With understanding and mutual respect (and the wisdom to see the poetry and hear the music) "the apparent paradox resolves into structural harmony," Neuborne writes.

This book is filled with enigmas and paradoxes. What's the case for military and prison chaplains but against prayer in public schools or legislatures? How can "fear and emotion erode the protections in the Constitution" in times of crises? How do gerrymandering, voter suppression and excessive money in politics threaten democracy? What's the true story behind "Marbury vs. Madison"? What did Putin do with the Russian Orthodox Church to ensure religion was an arm of his government? How is false speech (especially by people in power) corrosive to dignity, freedom and democracy?

Mao and Pol Pot and Hitler and Stalin and ISIS "leaders" didn't hear the music or read the "poem" about freedoms of religion, speech, and the press, including the rights to assemble and petition the government. Authoritarian dictators abhor literary or artistic innovation and free expression.
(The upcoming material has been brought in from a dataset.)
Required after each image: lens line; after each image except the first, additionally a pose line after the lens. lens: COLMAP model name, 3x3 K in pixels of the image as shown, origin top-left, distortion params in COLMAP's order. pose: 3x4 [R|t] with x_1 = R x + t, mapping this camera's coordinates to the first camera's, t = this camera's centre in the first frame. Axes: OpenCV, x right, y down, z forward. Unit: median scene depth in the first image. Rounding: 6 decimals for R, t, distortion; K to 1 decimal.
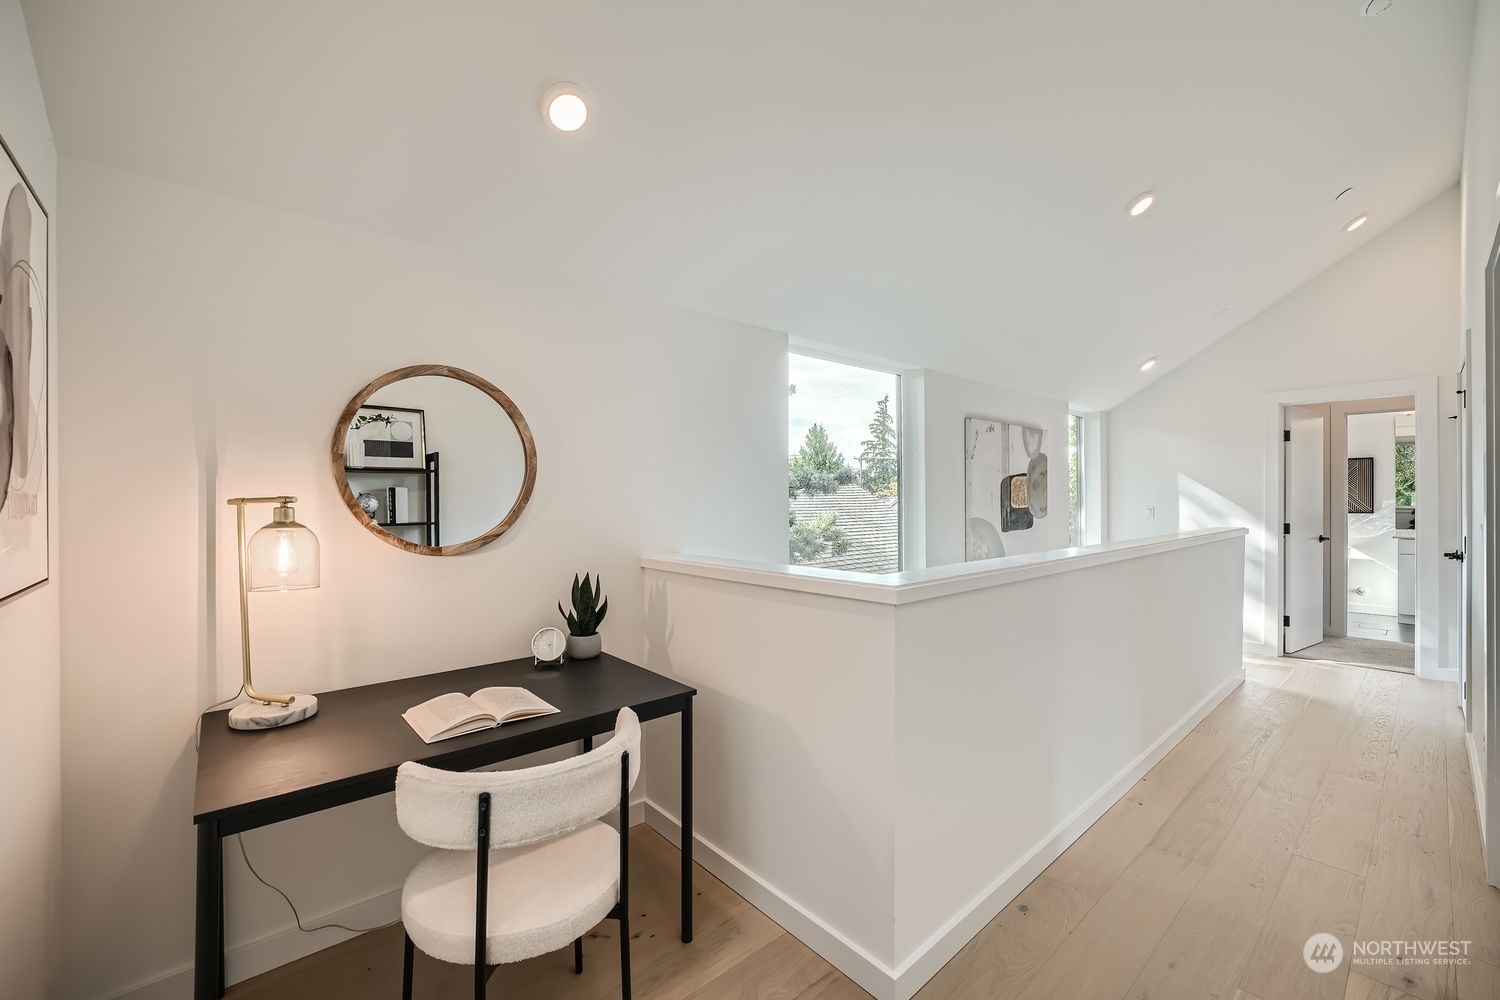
lens RADIAL K [[617.3, 0, 744.6], [0, 617.3, 494.2], [0, 0, 1]] dist [-0.012947, 0.000793]
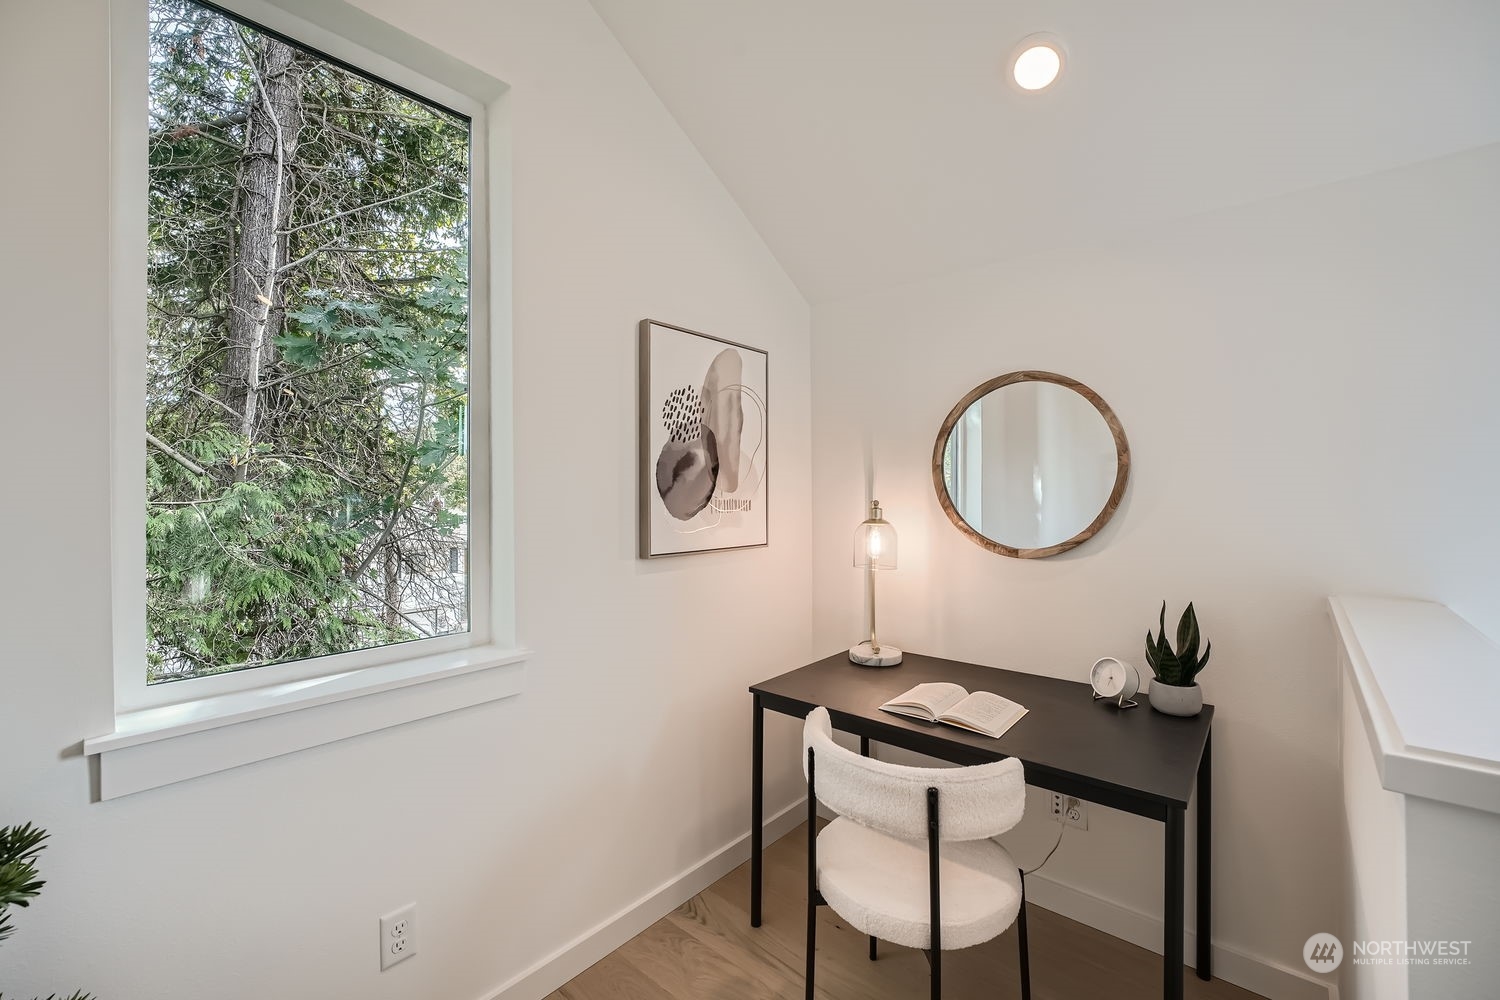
lens RADIAL K [[617.3, 0, 744.6], [0, 617.3, 494.2], [0, 0, 1]] dist [-0.012947, 0.000793]
pose [[0.128623, 0.001367, -0.991693, 0.580479], [0.007895, 0.999966, 0.002402, -0.016048], [0.991662, -0.008139, 0.128608, 0.530916]]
"Would-be tyrants have always understood that control over speech about the full range of human experience – not just politics – is crucial to the maintenance of authoritarian rule," Neuborne writes.

Burt Neuborne
The CNO's Canon features this quote from President Harry S. Truman: "Not all readers are leaders, but all leaders are readers!" Perhaps Truman would want to amend the quote in 2017 and 2018 with an adjective in front of "leaders," like "good" or "worthy" or "thoughtful."
"(Madison) knew that the habits of thought that enable free people to govern themselves justly and well – respect for others, skepticism about absolutes, toleration of disagreement, and openness to change – cannot thrive without a steady flow of unfiltered information, ideas, and opinions about art, philosophy, literature, science, technology, history, ethics, economics, psychology, sociology, sex, leisure, and business."
Professor Neuborne credits the late Supreme Court Justice Antonin Scalia for inspiring and challenging him. He builds his argument on a "great literary poem" by Wallace Stevens called "The House Was Quiet and the World Was Calm" about the joy of reading.

Kurt Vonnegut
In 1984 Kurt Vonnegut's essay "The Most Censored Writer of His Time Defends the First Amendment" the venerated author of "Slaughterhouse Five" captures and riffs on the music of the First Amendment. The essay, a nod to Thomas Jefferson and the other founders, as well as George Orwell and Mark Twain, is published in Vonnegut's collection "If This Isn't Nice, What Is?" (Seven Stories Press, 2016).
"Our founding fathers never promised us that this would be a painless form of Government, that adhering to the Bill of Rights would invariably be delightful. Nor are Americans proud of avoiding pain at all costs. On patriotic holidays, in fact, we boast of how much pain Americans have stood in order to protect their freedoms – draped over barbed wire, drowning in water-filled shell holes, and so on."  So it is not too much to ask of Americans that they not be censors, that they run the risk of being deeply wounded by ideas so that we may all be free. If we are wounded by an ugly idea, we must count it as part of the cost of freedom and, like American heroes in the days gone by, bravely carry on."
Vonnegut was an Army veteran who, like Neuborne's Navy veteran father, Sam "Odysseus the Tailor," fought in Europe against Nazi Germany in the Second World War.